There are many examples of men who have experienced trauma and have problems with their anger in popular culture, but they can often be extreme examples. One example is Logan Roy, the main antagonist in the widely popular Succession, who experienced significant childhood trauma and has many of the symptoms of problem anger.
For Roy, his anger is triggered in instances when he feels he is being taken advantage of. His overreaction may come from his past childhood experiences of abuse and feeling vulnerable, which triggers his anger at an intensity, frequency and duration that harms himself and his interpersonal relationships.
He also has high levels of hostility, which is a predisposition to dislike or mistrust others and to interpret their behaviour as selfish and hurtful. Research shows that a “hostility bias”, or the tendency to interpret ambiguous information as hostile, is very common in problem anger, particularly after trauma.
Examples include when someone cuts us off in traffic or bumps into us at the supermarket with their trolley – a hostility bias would be interpreting these events as intentional, rather than accidental.

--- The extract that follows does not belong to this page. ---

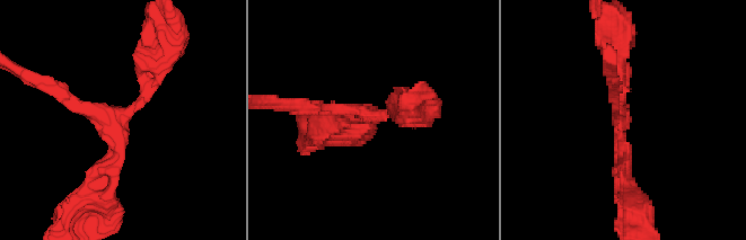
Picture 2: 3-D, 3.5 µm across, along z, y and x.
{"why": "shape alone is not enough", "act": "look", "view": "em", "slice": "xy", "step": 5, "show": "tint", "pic": 2, "at": [374, 115]}

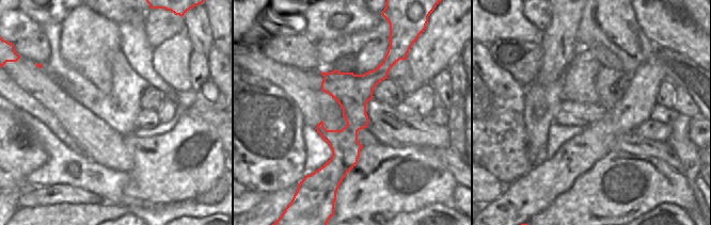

It is worth noting again that Roy’s displays of aggression and violence are not excused by his trauma or mental health. He also rarely, if ever, displays any distress or guilt, whereas we know that many people who have experienced trauma and have challenges with their anger find it very upsetting, and unpleasant, and desperately want to recover.
WOMEN AND ANGER
It is much harder to find popular culture characters that show women with trauma and problem anger. Girls are socialised differently from boys when it comes to their expressions of anger, which leads to more suppression rather than expression.
Our research shows that in some populations, including natural disaster survivors, women have higher levels of problem anger than men, which may be partially explained by how disadvantaged women are after a natural disaster, being at greater risk of experiencing domestic violence and suffering more economic harm.
The recent film Women Talking does an excellent job of depicting a woman who channels her righteous fury to motivate action after experiencing significant trauma, providing an important reminder that not all anger in people who have experienced trauma is problematic.
Every time someone channels their anger to protest, organise, or act in a way to change things, they are harnessing the power of human anger.
It is very important that we bring the experience of anger in from the cold and allow its integration into how we understand, talk about and manage other emotions like fear, sadness, guilt and shame.
Understanding the link between trauma and anger, and learning about the differences between healthy and unhealthy anger, is critical to allow trauma survivors to better understand their experiences and emotions.